Lees en bekijk hier alles over Louis Couperus
Eline Vere heeft een buurmeisje. Hilda van Suylenburg, zo heet ze, en net als Eline heeft Hilda een aristocratische achtergrond en is ze wees. Als haar vader overlijdt, verhuist ze naar haar tante, die aan het Nassauplein in Den Haag woont – net als Eline. Maar daar houden de overeenkomsten op: Hilda wil zich niet begeven in de wereld van Haagse soirees, ze zet zich af tegen de ‘saloneducatie’ van meisjes uit haar klasse, die hen enkel voorbereidt op een huwelijk met een gefortuneerde man. Ze wil werken en een zinvol leven leiden, in tegenstelling tot ‘de Eline Vere’s van de geheele wereld, die in haar zinnelijk romantisch egoïsme te gronde gaan’. Hilda van Suylenburg (1897), de feministische tendensroman van Cécile Goekoop-De Jong van Beek en Donk (1866-1944), waaruit dit citaat, is daarmee een anti-Eline Vere (1889).

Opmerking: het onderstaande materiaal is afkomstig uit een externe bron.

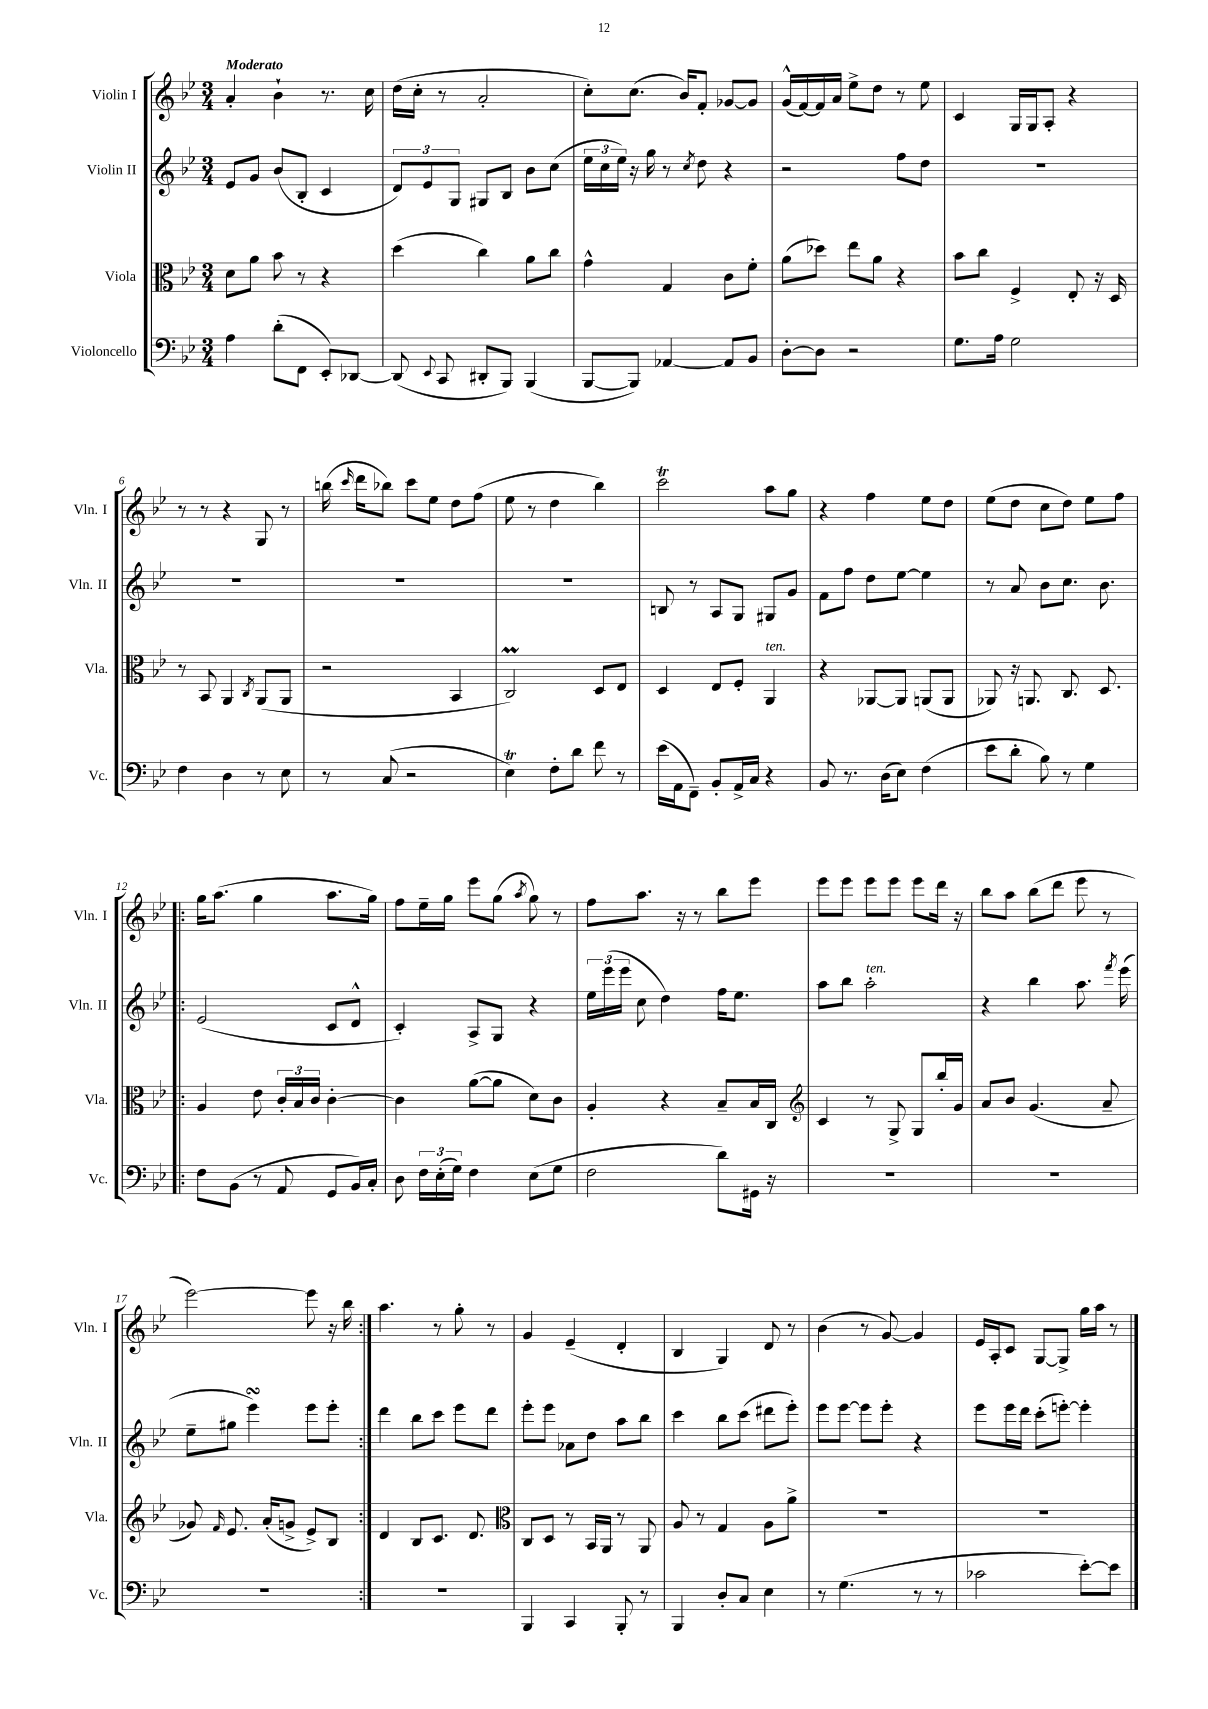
<<
\new StaffGroup <<
\new Staff = "s0" \with { instrumentName = "Violin I" shortInstrumentName = "Vln. I" } {
    \clef treble \key bes \major \numericTimeSignature \time 3/4 \tempo "Moderato"
    \autoBeamOff a'4-. bes'4-! r8. c''16 |
    d''16[( c''16]-. r8 a'2-. |
    c''8[-.) c''8.]( bes'16[) f'8]-. ges'8[~ ges'8] |
    g'16[-^( f'16~) f'16 a'16] ees''8[-> d''8] r8 ees''8 |
    c'4 g16[ g16 a8]-. r4 |
    r8 r8 r4 g8 r8 |
    b''16( \grace { c'''16 } d'''16[ bes''8]) c'''8[ ees''8] d''8[ f''8]( |
    ees''8 r8 d''4 bes''4) |
    c'''2\trill a''8[ g''8] |
    r4 f''4 ees''8[ d''8] |
    ees''8[( d''8] c''8[ d''8]) ees''8[ f''8] |
    \repeat volta 2 { g''16[ a''8.]( g''4 a''8.[ g''16]) |
    f''8[ ees''16-- g''16] ees'''8[ g''8]( \acciaccatura { a''8 } g''8) r8 |
    f''8[ a''8.] r16 r8 bes''8[ ees'''8] |
    ees'''8[ ees'''8] ees'''8[ ees'''8] ees'''8[ d'''16] r16 |
    bes''8[ a''8] bes''8[( d'''8] ees'''8 r8 |
    ees'''2~) ees'''8 r16 bes''16 | }
    a''4. r8 g''8-. r8 |
    g'4 ees'4--( d'4-. |
    bes4 g4) d'8 r8 |
    bes'4( r8 g'8~) g'4 |
    ees'16[ a16-. c'8] g8[~ g8]-> g''16[ a''16] r8 \bar "|." |
}
\new Staff = "s1" \with { instrumentName = "Violin II" shortInstrumentName = "Vln. II" } {
    \clef treble \key bes \major \numericTimeSignature \time 3/4
    \autoBeamOff ees'8[ g'8] bes'8[( bes8]-. c'4 |
    \tuplet 3/2 { d'8[) ees'8 g8] } gis8[ bes8] bes'8[ c''8]( |
    \tuplet 3/2 { ees''16[ c''16 ees''16]) } r16 g''16 r8 \acciaccatura { c''8 } d''8 r4 |
    r2 f''8[ d''8] |
    R2. |
    R2. |
    R2. |
    R2. |
    b8 r8 a8[ g8] gis8[ g'8] |
    f'8[ f''8] d''8[ ees''8]~ ees''4 |
    r8 a'8 bes'8[ c''8.] bes'8. |
    \repeat volta 2 { ees'2( c'8[ d'8]-^ |
    c'4-.) a8[-> g8] r4 |
    \tuplet 3/2 { ees''16[ ees'''16( ees'''16] } c''8 d''4) f''16[ ees''8.] |
    a''8[ bes''8] a''2-.^\markup { \italic "ten." } |
    r4 bes''4 a''8. \acciaccatura { f'''8 } ees'''16( |
    ees''8[-- gis''8] ees'''4\turn) ees'''8[ ees'''8]-. | }
    d'''4 bes''8[ c'''8] ees'''8[ d'''8] |
    ees'''8[-. ees'''8] aes'8[ d''8] a''8[ bes''8] |
    c'''4 bes''8[ c'''8]( dis'''8[ ees'''8]-.) |
    ees'''8[ ees'''8]~ ees'''8[ ees'''8]-. r4 |
    ees'''8[ ees'''16 d'''16] c'''8[-.( e'''8]~-.) e'''4-. \bar "|." |
}
\new Staff = "s2" \with { instrumentName = "Viola" shortInstrumentName = "Vla." } {
    \clef alto \key bes \major \numericTimeSignature \time 3/4
    \autoBeamOff d'8[ a'8] bes'8 r8 r4 |
    d''4( c''4) a'8[ c''8] |
    g'4-^ g4 c'8[ f'8]-. |
    a'8[( des''8]) ees''8[ a'8] r4 |
    bes'8[ c''8] f4-> ees8-. r16 d16 |
    r8 bes,8 a,4 \acciaccatura { c8 } a,8[( a,8] |
    r2 bes,4 |
    c2\prall) d8[ ees8] |
    d4 ees8[ f8]-. a,4^\markup { \italic "ten." } |
    r4 aes,8[~ aes,8] a,8[( a,8] |
    aes,8) r16 a,8. c8. d8. |
    \repeat volta 2 { a4 ees'8 \tuplet 3/2 { c'16[-. bes16 c'16] } c'4~-. |
    c'4 a'8[~( a'8] d'8[) c'8] |
    a4-. r4 bes8[-- bes16 c16] |
    \clef treble c'4 r8 g8-> g8[ bes''16-. g'16] |
    a'8[ bes'8] g'4.( a'8-- |
    ges'8) \grace { f'16 } ees'8. a'16[-.( g'8]-> ees'8[->) bes8] | }
    d'4 bes8[ c'8.] d'8. |
    \clef alto c8[ d8] r8 bes,16[ a,16] r8 a,8 |
    a8 r8 g4 a8[ a'8]-> |
    R2. |
    R2. \bar "|." |
}
\new Staff = "s3" \with { instrumentName = "Violoncello" shortInstrumentName = "Vc." } {
    \clef bass \key bes \major \numericTimeSignature \time 3/4
    \autoBeamOff a4 d'8[-.( f,8] ees,8[-.) des,8]~ |
    des,8( \appoggiatura { ees,8 } c,8 dis,8[-. bes,,8]) bes,,4( |
    bes,,8[~ bes,,8]) aes,4~ aes,8[ bes,8] |
    d8[~-. d8] r2 |
    g8.[ a16] g2 |
    f4 d4 r8 ees8 |
    r8 c8( r2 |
    ees4\trill) f8[-. d'8] f'8 r8 |
    ees'16[( a,16 f,8]--) bes,8[-. a,16-> c16] r4 |
    bes,8 r8. d16[( ees8]) f4( |
    ees'8[ d'8]-. bes8) r8 g4 |
    \repeat volta 2 { f8[ bes,8]( r8 a,8 g,8[ bes,16) c16]-. |
    d8 \tuplet 3/2 { f16[ ees16-.( g16]) } f4 ees8[( g8] |
    f2 d'8[) gis,16] r16 |
    R2. |
    R2. |
    R2. | }
    R2. |
    bes,,4 c,4 bes,,8-. r8 |
    bes,,4 d8[-. c8] ees4 |
    r8 g4.( r8 r8 |
    ces'2 ees'8[~-.) ees'8] \bar "|." |
}
>>
>>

De Jong van Beek en Donk was van aristocratische komaf, net als haar hoofdpersonage, en getrouwd met de steenrijke Hagenaar Adriaan Goekoop, met wie ze op landgoed Zorgvliet in het huidige Catshuis woonde. Ze was een prominente aanwezigheid in de vrouwenbeweging: zo was ze onder meer voorzitter van de Nationale Tentoonstelling van Vrouwenarbeid die in 1898 in Den Haag werd gehouden. Haar emancipatoire roman met Hilda in de hoofdrol, die thema’s uit de eerste feministische golf als huwelijks- en echtscheidingswetten en het vrouwenkiesrecht agendeerde, werd de grootste feministische bestseller in Nederland en had bovendien grote invloed op de vrouwenbeweging, schrijft niemand minder dan Aletta Jacobs.